Yapılacak Görevler>
**a)** Aşağıdaki Nixon hakkındaki metne göre Nixon yeni önlemlerini duyurduğunda Fed şefi ne demişti?
**b)** Aşağıdaki Nixon hakkındaki metni bıraktığı yerden devam ettirin.

Belge Alıntısı>
****************************************

Lincoln’ün 1862’de, McKinley​​​​​​​’in 1897’de, Nixon’un 1971’de gerçekleştirdiği ekonomik hamleler ve ek vergiler, Trump’ın aslında ABD kültüründe halihazırda yer alan bir yöntemi kullandığını gösteriyor. Nixon yeni önlemlerini duyurduğunda Fed şefi “başkan delirdi” demişti. Dünyayı yeniden dizayn edeceğini söyleyen Nixon ise stratejilerinde düşünülenin aksine başarılı oldu, borsa uçtu ve fiyat istikrarı sağlandı. Nixon sonrasında gelişecek süreçlerde küresel resesyonun önüne geçmek adına kararı piyasaya bıraktı ve halkına zarar vermediği sürece radikalleşmedi.

İkinci döneminde seçimi ona büyük farkla kazandıran stratejileri Nixon’a yetmedi ve büyük farkla kazanmasına rağmen tarihte istifa eden ilk ABD Başkanı oldu. Nixon o dönemde Watergate skandalı ve ülke içerisinde kendisine karşı hamle yapan “derin” yapıdan dert yanmıştı. En ilginci, İsrail’in Orta Doğu’daki politikalarının ABD’ye zarar verdiğini düşünen, kapalı kapılar ardında Yahudilere karşı önyargıları bulunan Nixon, 1973’teki Yom Kippur Savaşı sırasında İsrail’e çok büyük yardımlar göndermesine rağmen kimseye yaranamamıştı. Bu durum, ABD’nin Sovyetler Birliği ile nükleer bir savaşın eşiğine gelmesine sebep olduğu büyük desteğe rağmen gerçekleşmişti.

****************************************

Kayıt Alıntıları>
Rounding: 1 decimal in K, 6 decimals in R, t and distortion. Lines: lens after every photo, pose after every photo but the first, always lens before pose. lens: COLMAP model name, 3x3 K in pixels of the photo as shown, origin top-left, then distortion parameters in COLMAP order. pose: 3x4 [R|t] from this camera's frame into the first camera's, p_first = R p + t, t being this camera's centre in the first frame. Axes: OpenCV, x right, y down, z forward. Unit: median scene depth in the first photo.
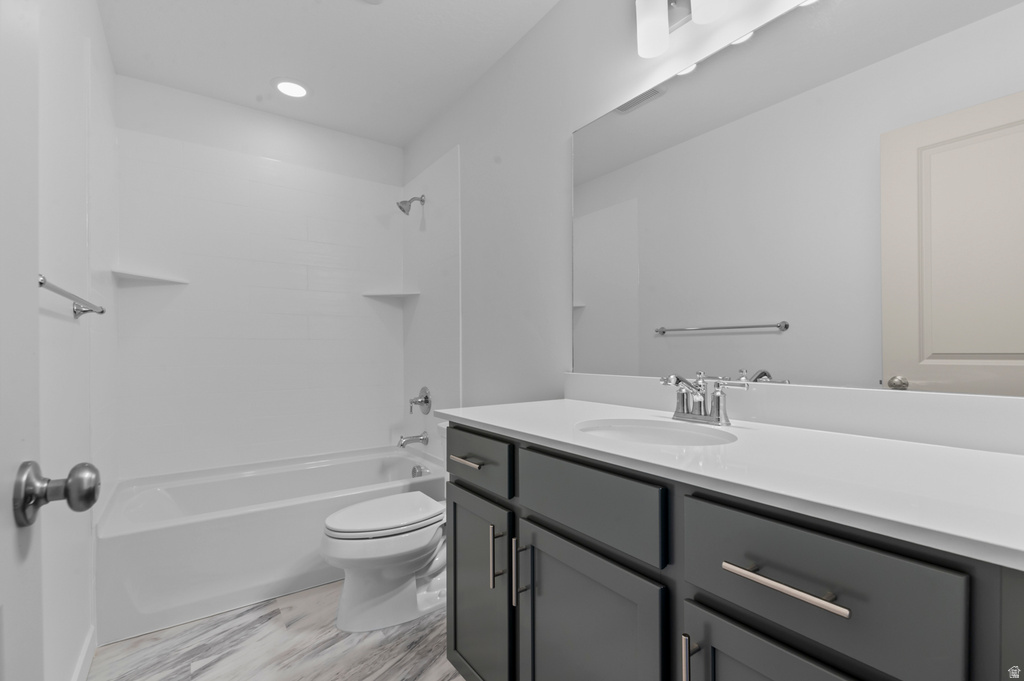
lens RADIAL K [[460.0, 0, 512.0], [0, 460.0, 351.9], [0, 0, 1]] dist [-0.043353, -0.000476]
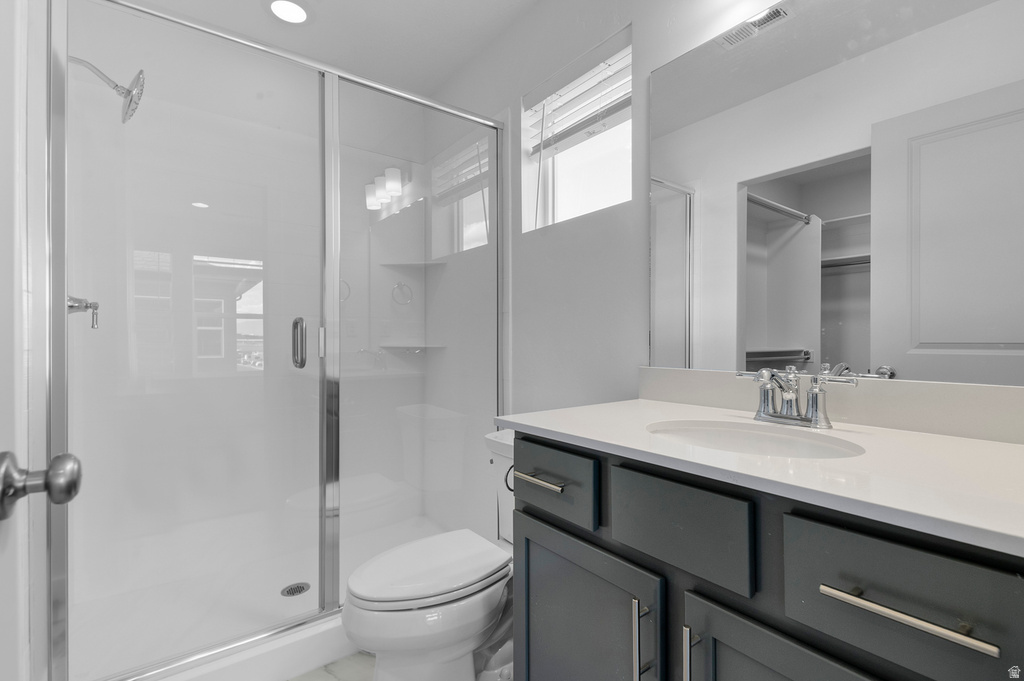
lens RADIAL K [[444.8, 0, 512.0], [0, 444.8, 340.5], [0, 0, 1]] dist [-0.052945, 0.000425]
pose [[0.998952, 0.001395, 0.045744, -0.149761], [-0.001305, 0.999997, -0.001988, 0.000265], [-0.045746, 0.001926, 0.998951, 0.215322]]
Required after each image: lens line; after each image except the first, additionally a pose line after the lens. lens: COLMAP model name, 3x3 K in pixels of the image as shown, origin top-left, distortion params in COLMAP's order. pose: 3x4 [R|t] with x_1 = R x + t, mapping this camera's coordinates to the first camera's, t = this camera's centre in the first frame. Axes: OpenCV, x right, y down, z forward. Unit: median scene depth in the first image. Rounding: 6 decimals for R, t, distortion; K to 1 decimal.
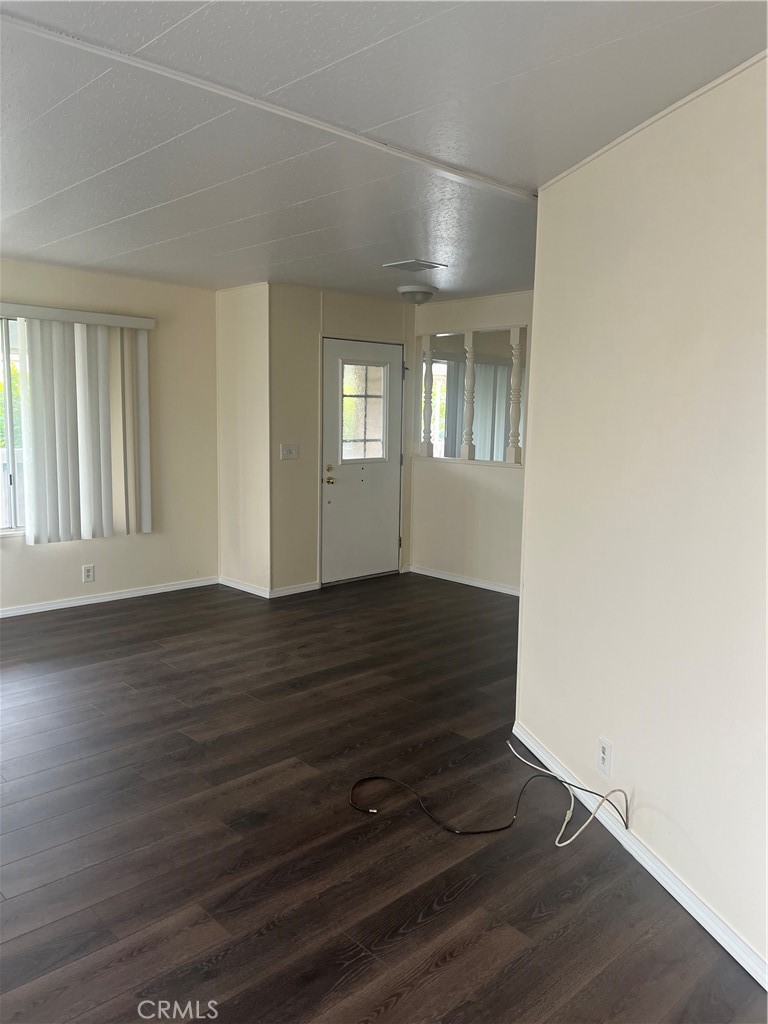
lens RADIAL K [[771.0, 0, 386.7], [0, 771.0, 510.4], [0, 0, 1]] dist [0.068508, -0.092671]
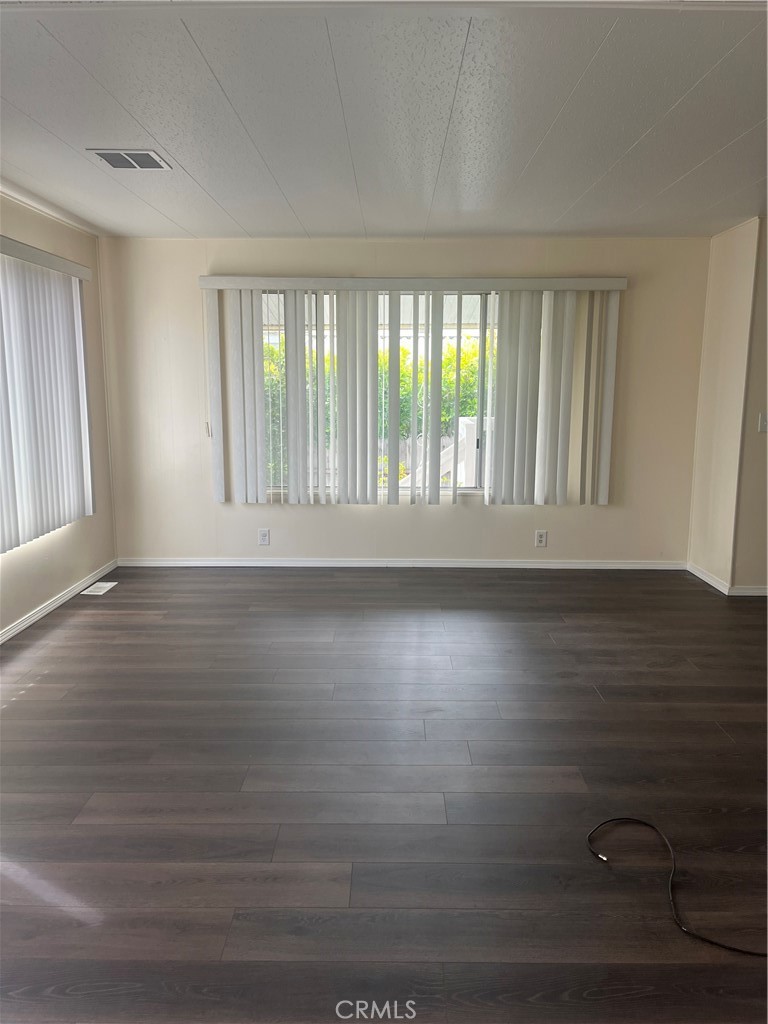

****************************************

Yanıt Seti>
**a)** Fed şefi "başkan delirdi" demişti.

**b)**
Seçim sürecinden beri “Amerika’yı yeniden büyük yapmak” ve “ABD’yi ABD’lilere geri vermek” gibi sloganlarla yola çıkan, derin devlet ve küresel medyaya yönelik çok ciddi eleştirilerde bulunan ve suikast girişimleri atlatan Trump’ın, İsrail Başbakanı Binyamin Netanyahu ile son görüşmesinde verdiği cevaplarda, bir geçmiş birikimi ve gelecek tahayyülü görmek mümkün. Ayrıca, Trump’ın Kennedy suikasti üzerinde fazlasıyla durması ve suikaste dair evrakları kamuoyuna belirli bir sansürle açması bir yerlere vermek istediği mesajların bir parçası.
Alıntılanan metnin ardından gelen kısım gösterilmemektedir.